I use a garden foam pad for indoor stuff so I don’t scuff or dirty the floors. For crawl space or attic I use the Knee-Pro III knee pads. They don’t fatigue your knee area as fast and are pretty comfortable. I try to just stay off of my knees as much as possible. Same with my back. Keep your workplace elevated and you will not bend over as much.


----------



## catsparky1 (Sep 24, 2013)

Best knee protection out there right now is an apprentice . Not cheap but wrth it .


----------



## Ratboy (Nov 18, 2017)

catsparky1 said:


> Best knee protection out there right now is an apprentice . Not cheap but wrth it .


I am the apprentice. 3 months in, greener than baby****. Could you imagine my bosses' reaction if I listened to some of you guys and brought a chair to with me to work?? :vs_mad:


----------



## trentonmakes (Mar 21, 2017)

Ratboy said:


> I am the apprentice. 3 months in, greener than baby****. Could you imagine my bosses' reaction if I listened to some of you guys and brought a chair to with me to work?? :vs_mad:


Lol
Ive used a 5g bucket wiring receptacles, but normally i wear knee pads if im doing alot of them

Texting and Driving


----------



## mdnitedrftr (Aug 21, 2013)

I've tried every set of knee pads I could get my hands on.....they're all the same. The $10 ones do the same thing as the $80 ones.

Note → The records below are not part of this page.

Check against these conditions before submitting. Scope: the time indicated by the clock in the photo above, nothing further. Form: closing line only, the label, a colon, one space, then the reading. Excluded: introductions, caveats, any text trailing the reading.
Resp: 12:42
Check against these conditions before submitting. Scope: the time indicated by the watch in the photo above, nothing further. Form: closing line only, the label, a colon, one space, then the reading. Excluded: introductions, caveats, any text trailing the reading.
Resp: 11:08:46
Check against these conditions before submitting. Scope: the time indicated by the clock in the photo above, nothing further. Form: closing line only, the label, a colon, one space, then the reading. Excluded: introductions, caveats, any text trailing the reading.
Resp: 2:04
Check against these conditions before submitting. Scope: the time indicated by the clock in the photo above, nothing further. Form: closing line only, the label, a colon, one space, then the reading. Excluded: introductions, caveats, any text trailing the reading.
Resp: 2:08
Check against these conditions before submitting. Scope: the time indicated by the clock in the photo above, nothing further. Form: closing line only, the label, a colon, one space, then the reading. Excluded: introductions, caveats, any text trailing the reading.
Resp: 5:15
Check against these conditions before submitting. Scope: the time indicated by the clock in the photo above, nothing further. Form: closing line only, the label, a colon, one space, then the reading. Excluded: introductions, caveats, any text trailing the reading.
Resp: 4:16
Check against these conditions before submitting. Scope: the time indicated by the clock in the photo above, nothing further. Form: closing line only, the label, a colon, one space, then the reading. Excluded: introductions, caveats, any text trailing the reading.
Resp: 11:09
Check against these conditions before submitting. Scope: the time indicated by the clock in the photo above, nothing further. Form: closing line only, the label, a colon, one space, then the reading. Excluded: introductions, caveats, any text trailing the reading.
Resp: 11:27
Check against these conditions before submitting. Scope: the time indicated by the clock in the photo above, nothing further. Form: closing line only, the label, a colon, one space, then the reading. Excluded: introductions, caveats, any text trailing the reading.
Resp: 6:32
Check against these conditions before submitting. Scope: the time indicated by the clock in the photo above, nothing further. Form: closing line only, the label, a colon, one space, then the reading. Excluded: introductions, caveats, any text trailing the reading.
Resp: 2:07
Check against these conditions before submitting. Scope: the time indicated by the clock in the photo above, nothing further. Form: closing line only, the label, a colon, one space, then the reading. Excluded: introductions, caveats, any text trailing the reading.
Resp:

Just get something. Knee replacements are pricey.


----------



## paulengr (Oct 8, 2017)

I carry a kneeling and a cheap mechanics stool. Depends on the job which works better. Knee pads are best only in situations where I can't use those. Knee pads bind up on the back on my legs or slop all over and fall down. No matter what the price.

Sent from my SM-T350 using Tapatalk


----------



## trentonmakes (Mar 21, 2017)

Kneepads are handy for crawling in crawlspaces and attics too!

Texting and Driving


----------



## MechanicalDVR (Dec 29, 2007)

paulengr said:


> I carry a kneeling and a cheap mechanics stool. Depends on the job which works better. Knee pads are best only in situations where I can't use those. Knee pads bind up on the back on my legs or slop all over and fall down. No matter what the price.


Have you ever seen the work pants that have pockets on the knees for pads?

If I was going to be doing a fair amount of crawling around I'd give them a try.


----------



## paulengr (Oct 8, 2017)

MechanicalDVR said:


> Have you ever seen the work pants that have pockets on the knees for pads?
> 
> 
> 
> If I was going to be doing a fair amount of crawling around I'd give them a try.




Yes. I can get the cheap ones that go up my overalls clean out knees. Works awesome in winter. But kind of choked on the new “work pant” price. Company supplies Carhartt FR twill pants. I have a whole closet of brown and jean carpenter pants, some insulated and some chap style for briars. Some are even FR. So I don’t feel terrible about paying $35-40 on work pants or more on overalls but $90...jeez!




Sent from my iPhone using Tapatalk


----------



## MechanicalDVR (Dec 29, 2007)

paulengr said:


> Yes. I can get the cheap ones that go up my overalls clean out knees. Works awesome in winter. But kind of choked on the new “work pant” price. Company supplies Carhartt FR twill pants. I have a whole closet of brown and jean carpenter pants, some insulated and some chap style for briars. Some are even FR. So I don’t feel terrible about paying $35-40 on work pants or more on overalls but $90...jeez!


I hear that and I have to pay extra for 2x talls.


----------



## StriickeN (Sep 11, 2017)

I got a couple pairs of the work pants with pockets for kneepads and they're amazing. Worth every penny.


----------



## MechanicalDVR (Dec 29, 2007)

StriickeN said:


> I got a couple pairs of the work pants with pockets for kneepads and they're amazing. Worth every penny.


What brand are they?


----------



## Dennis Alwon (May 9, 2009)

These are really good and they stay on.... From Duluth but they are $45 a pair


----------



## StriickeN (Sep 11, 2017)

MechanicalDVR said:


> What brand are they?


They're the duluthflex ultimate cargo's.


----------



## MechanicalDVR (Dec 29, 2007)

StriickeN said:


> They're the duluthflex ultimate cargo's.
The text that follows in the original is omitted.